SOURCE —
---

Music: Ellington, "Tootin' Through the Roof"
Ellington: Radio was first catching on and we had a transcontinental wire out of the Cotton Club. We were broadcasting almost every night across the country. And, at the same time all the other big bands in the world were imitating Paul Whiteman and playing big grandiose fanfares and that sort of thing. And we had a very plaintive style. As a matter of fact, we were contrasted by all these other people imitating Whiteman.
Music: Ellington and Miley, "Black and Tan Fantasy"
Ellington: Solitude," yeah. I wrote that in twenty minutes, standing up. That came out in '35, I think. It was written in '34; it came out in '35, yes. Yeah, it's another one of those things. We were in Chicago, in the Victor studio, and someone else was late getting out of the recording studio, and I needed a fourth number. So, I was leaning up against one of those glass office enclosures, and I wrote it out, what orchestration there was of it.
It had no foundation, no emotional foundation. And we recorded it, and when we got through recording it, the first take, the engineer had tears running down his eyes. And Whetsol says, "That's solitude." Oh, Arthur Whetsol made that title.
Music: Ellington, Mills, and Edgar DeLange, "Solitude"
Ellington: I always say that we are primitive artists: we only employ the materials at hand. We never go looking for anybody, really. If we need a musician and somebody's available, let him play a couple of nights. If we like them, we say, "Well, why don't you stay around and see whether you like us or not?" And this is very important, whether they like us or not because if they don't, then we can't use them as a thing in the band, as a device. The band is an accumulation of personalities, tonal devices. As a result of a certain musician applied to a certain instrument, you get a definite tonal character.
Van Cleve: In 1939, Duke Ellington met Billy Strayhorn, a musician who was to have a huge impact on his career. The slim, shy Strayhorn became Ellington's writing partner, and they were so close he was sometime referred to as Ellington's alter ego.

---

Dataset items —

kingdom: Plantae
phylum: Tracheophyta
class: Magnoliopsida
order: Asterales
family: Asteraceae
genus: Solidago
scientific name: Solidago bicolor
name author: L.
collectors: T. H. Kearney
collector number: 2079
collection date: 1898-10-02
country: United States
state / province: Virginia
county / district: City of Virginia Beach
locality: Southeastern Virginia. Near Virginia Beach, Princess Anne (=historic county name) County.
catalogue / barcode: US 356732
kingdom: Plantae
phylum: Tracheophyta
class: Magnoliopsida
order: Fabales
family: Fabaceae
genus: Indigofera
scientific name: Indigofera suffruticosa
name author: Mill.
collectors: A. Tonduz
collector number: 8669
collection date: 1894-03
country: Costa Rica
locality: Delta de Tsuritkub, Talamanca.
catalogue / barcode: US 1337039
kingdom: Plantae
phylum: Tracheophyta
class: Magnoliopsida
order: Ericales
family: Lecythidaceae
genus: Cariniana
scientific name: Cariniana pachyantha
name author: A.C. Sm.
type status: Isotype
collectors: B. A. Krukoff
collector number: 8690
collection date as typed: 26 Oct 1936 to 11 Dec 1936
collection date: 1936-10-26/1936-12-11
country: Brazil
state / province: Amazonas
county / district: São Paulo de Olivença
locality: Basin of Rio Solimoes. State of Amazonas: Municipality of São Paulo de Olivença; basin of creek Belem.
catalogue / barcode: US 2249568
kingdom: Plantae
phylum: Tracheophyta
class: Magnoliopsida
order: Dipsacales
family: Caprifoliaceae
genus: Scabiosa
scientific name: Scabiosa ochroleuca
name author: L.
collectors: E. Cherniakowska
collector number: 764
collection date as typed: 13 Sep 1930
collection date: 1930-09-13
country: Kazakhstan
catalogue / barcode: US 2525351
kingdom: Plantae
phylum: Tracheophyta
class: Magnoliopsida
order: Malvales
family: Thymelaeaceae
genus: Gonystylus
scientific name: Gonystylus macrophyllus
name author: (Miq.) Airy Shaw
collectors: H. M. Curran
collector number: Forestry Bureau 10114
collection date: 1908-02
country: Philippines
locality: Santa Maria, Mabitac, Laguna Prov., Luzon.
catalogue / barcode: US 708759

---

OBJECTIVES —
a – Quote the lines of the records between the line holding "collectors: B. A. Krukoff" and the line holding "scientific name: Scabiosa ochroleuca", inclusive.
b – Continue the Duke Ellington transcript, picking up right after its last sentence.
The text and the records are unrelated to each other.

THE RESULTS —
a –
collectors: B. A. Krukoff
collector number: 8690
collection date as typed: 26 Oct 1936 to 11 Dec 1936
collection date: 1936-10-26/1936-12-11
country: Brazil
state / province: Amazonas
county / district: São Paulo de Olivença
locality: Basin of Rio Solimoes. State of Amazonas: Municipality of São Paulo de Olivença; basin of creek Belem.
catalogue / barcode: US 2249568
kingdom: Plantae
phylum: Tracheophyta
class: Magnoliopsida
order: Dipsacales
family: Caprifoliaceae
genus: Scabiosa
scientific name: Scabiosa ochroleuca

b –
Ellington: I heard Strayhorn—somebody brought him to the theater and said, "This young man has got a lot of talent and I think you should hear him." And he sat down and played some of his music and the lyrics. And he had such perfect wedding of words and music. I said, "Gee, I'm going to bring you to New York and let you write lyrics for me." And one day we had a small band date. And I got stuck for a number. I said, "Write this. Do something." He did it and everybody's eye's popped when they heard what he played because, you know, it was wonderful—the first thing.
Ellington: [From a live performance. Applause] Billy Strayhorn, ah, Billy Strayhorn is going to sing "Lush Life."
Music: Billy Strayhorn, "Lush Life"; Billy Strayhorn, voice
Ellington: The music—you go further and further back in the music that I have become a part of. I mean, it's strongly American Negro. Now, this is separated from the African Negro music. There is a lot of difference. I mean the African Negro music is so sophisticated that nobody can dig it but them. Nobody can duplicate it. It is the most sophisticated rhythm in the world.
Ideas? Oh, man, I got a million dreams. That's all I do is dream, all the time. This is not piano. This is dreaming. [Plays piano.]
All right then, all the kids in the band want you to know that we do love you madly.
Music: Ellington, "One More Time"
Van Cleve: Ellington was known to prefer lively and eccentric performers. His band members were extremely loyal, often staying with Ellington for decades. Here's drummer Sonny Greer, who worked with Ellington from 1920 to 1951.
Sonny Greer: We were a living legend. We are today. Every tick of the clock, baby, twenty-four hours a day, somewhere in the world—not only in the United States, all over the world—somewhere in the world they are playing some of our tunes.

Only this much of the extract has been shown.